:: Page layout parsing data ::
**********

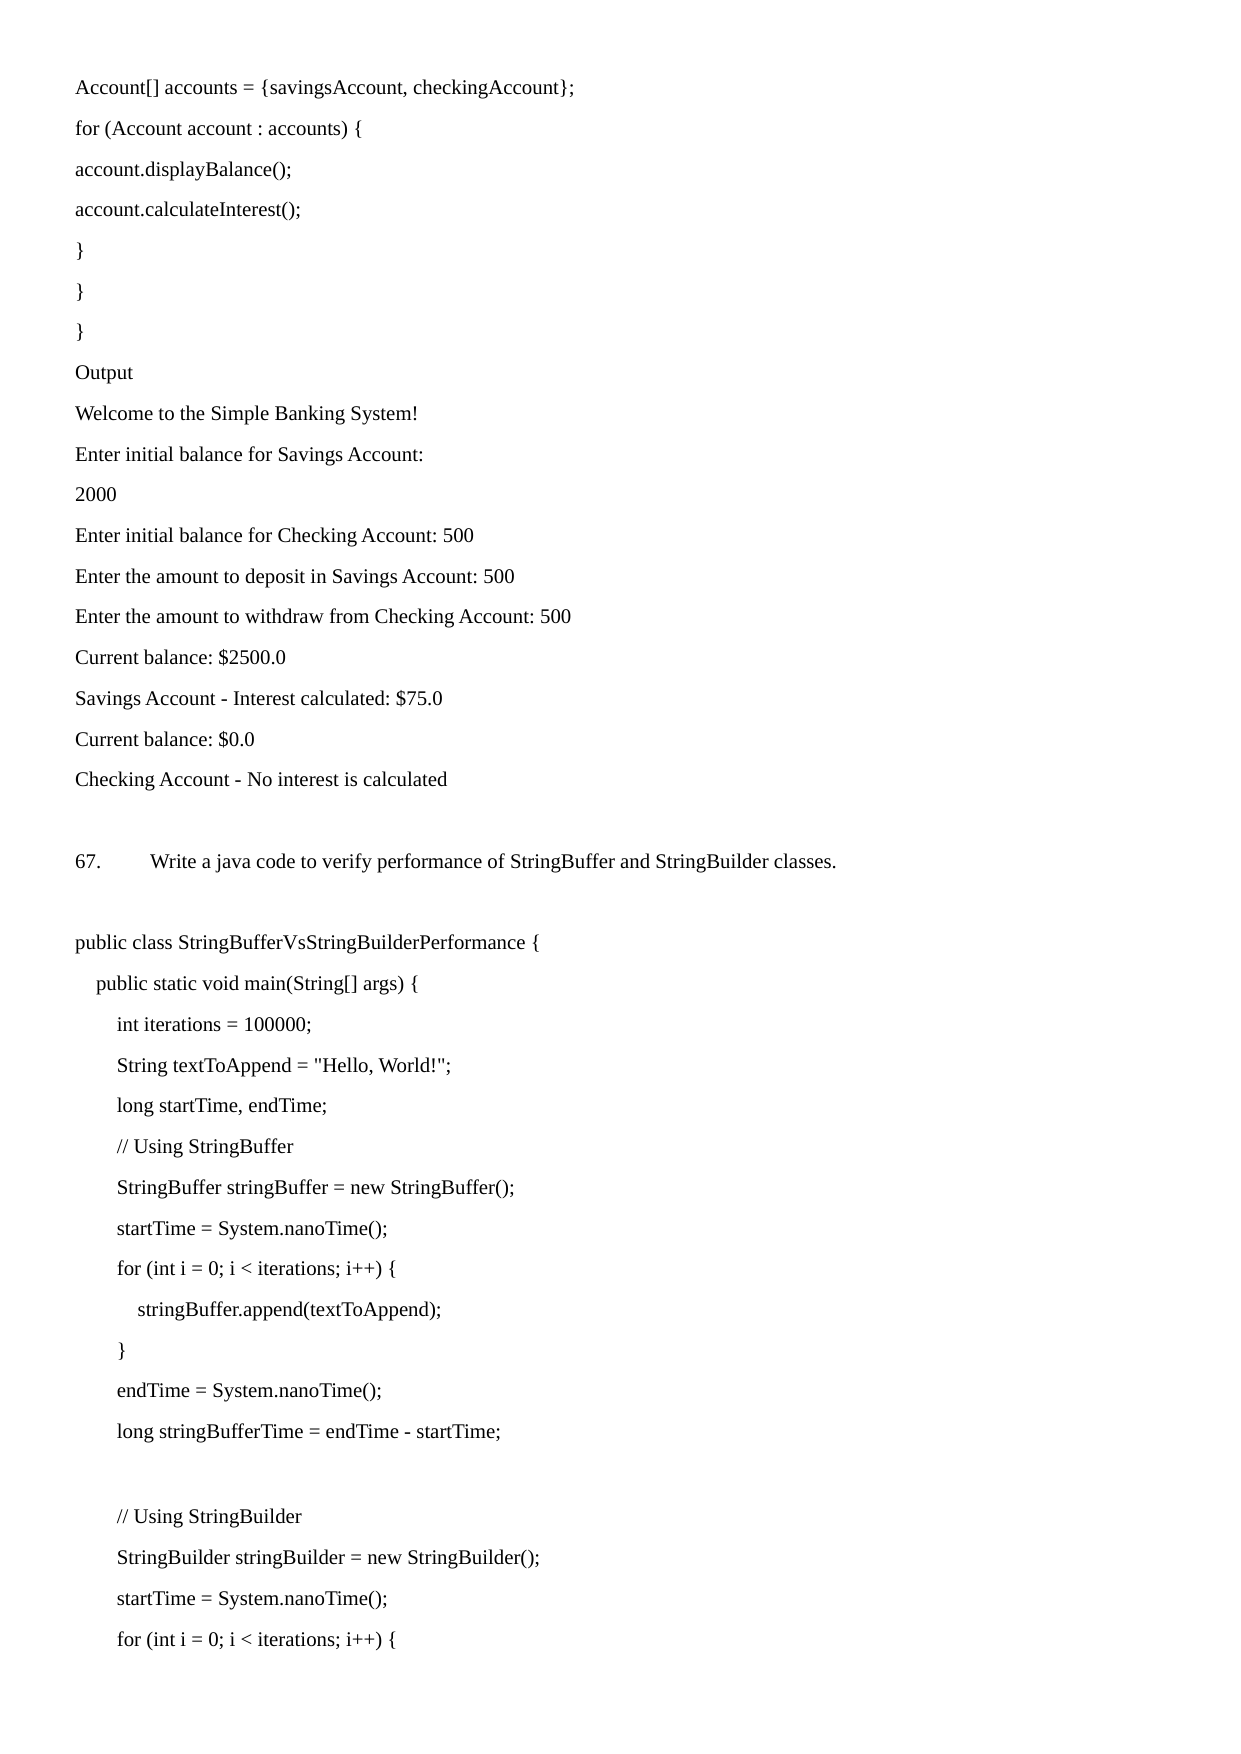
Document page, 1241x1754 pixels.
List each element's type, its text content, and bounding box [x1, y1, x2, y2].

text // Using StringBuilder [75, 1504, 1165, 1528]
text } [75, 1338, 1165, 1362]
text 67. Write a java code to verify performance of StringBuffer and StringBuilder classes. [75, 849, 1165, 873]
text Checking Account - No interest is calculated [75, 767, 1165, 791]
text for (Account account : accounts) { [75, 116, 1165, 140]
text for (int i = 0; i < iterations; i++) { [75, 1627, 1165, 1651]
text Enter the amount to withdraw from Checking Account: 500 [75, 604, 1165, 628]
text 2000 [75, 482, 1165, 506]
text startTime = System.nanoTime(); [75, 1586, 1165, 1610]
text StringBuilder stringBuilder = new StringBuilder(); [75, 1545, 1165, 1569]
text account.calculateInterest(); [75, 197, 1165, 221]
text stringBuffer.append(textToAppend); [75, 1297, 1165, 1321]
text String textToAppend = "Hello, World!"; [75, 1052, 1165, 1077]
text Output [75, 360, 1165, 384]
text Enter initial balance for Checking Account: 500 [75, 523, 1165, 547]
text } [75, 279, 1165, 303]
text endTime = System.nanoTime(); [75, 1378, 1165, 1402]
text // Using StringBuffer [75, 1134, 1165, 1158]
text Account[] accounts = {savingsAccount, checkingAccount}; [75, 75, 1165, 99]
text long stringBufferTime = endTime - startTime; [75, 1419, 1165, 1443]
text account.displayBalance(); [75, 156, 1165, 181]
text Current balance: $2500.0 [75, 645, 1165, 669]
text for (int i = 0; i < iterations; i++) { [75, 1256, 1165, 1280]
text startTime = System.nanoTime(); [75, 1215, 1165, 1239]
text Enter initial balance for Savings Account: [75, 442, 1165, 466]
text Enter the amount to deposit in Savings Account: 500 [75, 564, 1165, 588]
text StringBuffer stringBuffer = new StringBuffer(); [75, 1175, 1165, 1199]
text int iterations = 100000; [75, 1012, 1165, 1036]
text long startTime, endTime; [75, 1093, 1165, 1117]
text } [75, 238, 1165, 262]
text Current balance: $0.0 [75, 727, 1165, 751]
text Savings Account - Interest calculated: $75.0 [75, 686, 1165, 710]
text Welcome to the Simple Banking System! [75, 401, 1165, 425]
text } [75, 319, 1165, 343]
text public class StringBufferVsStringBuilderPerformance { [75, 930, 1165, 954]
text public static void main(String[] args) { [75, 971, 1165, 995]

**********

:: What this task involves ::
Output all of the entries verbatim, leaving out any images.

:: Result of this task ::
Document page, 1241x1754 pixels.
List each element's type, its text content, and bounding box [x1, y1, x2, y2].

text // Using StringBuilder [75, 1504, 1165, 1528]
text } [75, 1338, 1165, 1362]
text 67. Write a java code to verify performance of StringBuffer and StringBuilder classes. [75, 849, 1165, 873]
text Checking Account - No interest is calculated [75, 767, 1165, 791]
text for (Account account : accounts) { [75, 116, 1165, 140]
text for (int i = 0; i < iterations; i++) { [75, 1627, 1165, 1651]
text Enter the amount to withdraw from Checking Account: 500 [75, 604, 1165, 628]
text 2000 [75, 482, 1165, 506]
text startTime = System.nanoTime(); [75, 1586, 1165, 1610]
text StringBuilder stringBuilder = new StringBuilder(); [75, 1545, 1165, 1569]
text account.calculateInterest(); [75, 197, 1165, 221]
text stringBuffer.append(textToAppend); [75, 1297, 1165, 1321]
text String textToAppend = "Hello, World!"; [75, 1052, 1165, 1077]
text Output [75, 360, 1165, 384]
text Enter initial balance for Checking Account: 500 [75, 523, 1165, 547]
text } [75, 279, 1165, 303]
text endTime = System.nanoTime(); [75, 1378, 1165, 1402]
text // Using StringBuffer [75, 1134, 1165, 1158]
text Account[] accounts = {savingsAccount, checkingAccount}; [75, 75, 1165, 99]
text long stringBufferTime = endTime - startTime; [75, 1419, 1165, 1443]
text account.displayBalance(); [75, 156, 1165, 181]
text Current balance: $2500.0 [75, 645, 1165, 669]
text for (int i = 0; i < iterations; i++) { [75, 1256, 1165, 1280]
text startTime = System.nanoTime(); [75, 1215, 1165, 1239]
text Enter initial balance for Savings Account: [75, 442, 1165, 466]
text Enter the amount to deposit in Savings Account: 500 [75, 564, 1165, 588]
text StringBuffer stringBuffer = new StringBuffer(); [75, 1175, 1165, 1199]
text int iterations = 100000; [75, 1012, 1165, 1036]
text long startTime, endTime; [75, 1093, 1165, 1117]
text } [75, 238, 1165, 262]
text Current balance: $0.0 [75, 727, 1165, 751]
text Savings Account - Interest calculated: $75.0 [75, 686, 1165, 710]
text Welcome to the Simple Banking System! [75, 401, 1165, 425]
text } [75, 319, 1165, 343]
text public class StringBufferVsStringBuilderPerformance { [75, 930, 1165, 954]
text public static void main(String[] args) { [75, 971, 1165, 995]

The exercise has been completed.